"ventana abierta"
De la mano de María
Héctor L. Márquez (Conferencista católico)
REFLEXIÓN PARA EL
MARTES DE LA DÉCIMA TERCERA SEMANA DEL T.O. (1)
Hoy celebramos la
solemnidad de los apóstoles san Pedro y san Pablo, los dos pilares sobre los
que descansa la Iglesia que fundó Jesús.
En un hermoso y apacible paraje a orillas del lago de Galilea, Jesús
pronunció las palabras que leemos en el Evangelio (Mt 16,13-19) que nos propone
la liturgia de hoy: “¡Dichoso tú, Simón, hijo de Jonás! porque eso no te lo ha
revelado nadie de carne y hueso, sino mi Padre que está en el cielo. Ahora te
digo yo: tú eres Pedro, y sobre esta piedra edificaré mi Iglesia, y el poder
del infierno no la derrotará. Te daré las llaves del reino de los cielos; lo
que ates en la tierra quedará atado en el cielo, y lo que desates en la tierra
quedará desatado en el cielo”.
Pedro era un simple pescador que se ganaba la vida practicando su noble
oficio en el lago a cuya orilla Jesús le instituye “piedra” y cabeza de su
Iglesia, no por sus propios méritos, sino porque Jesús reconoce que el Padre le
ha escogido: “… porque eso no te lo ha revelado nadie de carne y hueso, sino mi
Padre que está en el cielo”.
Dios llama a cada uno de nosotros a desempeñar una misión. Esa es nuestra
vocación. La palabra “vocación” viene del verbo latín vocatio, que quiere decir
“llamado”. Cómo Dios nos escoge, y cómo decide cuál es nuestra vocación es un
misterio. Y una vez aceptada la misión, el Señor se encarga de guiarnos y
protegernos de los peligros, como lo hizo con Pedro en la primera lectura (Hc
12,1-11), librándolo incluso de la cárcel para poder continuar su misión.

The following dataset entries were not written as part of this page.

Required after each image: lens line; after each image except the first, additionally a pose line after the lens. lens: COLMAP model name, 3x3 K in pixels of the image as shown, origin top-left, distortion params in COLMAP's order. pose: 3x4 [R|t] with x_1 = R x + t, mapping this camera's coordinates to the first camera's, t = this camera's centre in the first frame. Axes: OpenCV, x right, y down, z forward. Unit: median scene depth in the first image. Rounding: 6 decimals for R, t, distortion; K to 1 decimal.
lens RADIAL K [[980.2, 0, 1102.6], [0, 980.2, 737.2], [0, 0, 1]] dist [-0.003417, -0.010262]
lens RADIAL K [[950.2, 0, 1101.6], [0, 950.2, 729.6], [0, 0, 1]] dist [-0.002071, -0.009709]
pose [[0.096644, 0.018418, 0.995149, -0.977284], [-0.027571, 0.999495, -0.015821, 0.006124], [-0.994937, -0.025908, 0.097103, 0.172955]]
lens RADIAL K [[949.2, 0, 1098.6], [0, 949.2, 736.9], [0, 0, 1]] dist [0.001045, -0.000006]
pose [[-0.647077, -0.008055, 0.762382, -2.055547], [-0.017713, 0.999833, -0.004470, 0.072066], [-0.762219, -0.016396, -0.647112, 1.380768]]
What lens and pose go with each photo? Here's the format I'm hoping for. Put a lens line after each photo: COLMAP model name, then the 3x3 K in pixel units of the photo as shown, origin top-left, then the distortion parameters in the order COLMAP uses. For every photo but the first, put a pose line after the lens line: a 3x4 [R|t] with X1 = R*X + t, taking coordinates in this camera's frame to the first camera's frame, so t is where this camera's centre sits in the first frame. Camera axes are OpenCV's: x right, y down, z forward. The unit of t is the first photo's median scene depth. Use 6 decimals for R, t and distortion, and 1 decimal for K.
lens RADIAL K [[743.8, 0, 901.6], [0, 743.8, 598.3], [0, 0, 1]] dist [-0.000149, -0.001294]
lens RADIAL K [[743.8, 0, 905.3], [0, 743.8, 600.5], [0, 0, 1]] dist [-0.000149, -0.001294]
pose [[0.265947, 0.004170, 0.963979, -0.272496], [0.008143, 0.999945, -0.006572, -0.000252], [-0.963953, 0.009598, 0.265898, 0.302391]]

Dios no siempre escoge a los más capacitados; Él capacita a los que
escoge, dándoles los carismas necesarios para llevar a cabo su misión (Cfr. 1 Cor 12,1-11). Cristo ofreció
su sacrificio máximo por la salvación de toda la humanidad. El mensaje tenía
que llegar a todos los confines de la tierra, la Iglesia tenía que ser
“católica”, es decir, “universal”. Y para esa tarea escogió a esa otra columna
de la Iglesia, Saulo de Tarso, el apóstol de los gentiles.
La segunda lectura (2 Tm 4,6-8.17-18) nos reitera cómo Dios guía y protege
en su misión a los que Él escoge y escuchan su llamado. Por eso Pablo dice: “El
Señor me ayudó y me dio fuerzas para anunciar íntegro el mensaje, de modo que
lo oyeran todos los gentiles. Él me libró de la boca del león. El Señor seguirá
librándome de todo mal, me salvará y me llevará a su reino del cielo. A él la
gloria por los siglos de los siglos. Amén”.
Si Cristo se presentara hoy ante ti y te preguntara: “¿Quién dice la gente
que es el Hijo del hombre?” ¿Qué le contestarías? Pedro y Pablo ofrecieron su
vida por predicar y defender esa verdad. ¿Estás tú dispuesto a hacerlo?
Cuando estés listo para partir al encuentro definitivo con el Señor, ¿podrás decir como Pablo: “He combatido bien mi combate, he corrido hasta la meta, he mantenido la fe”?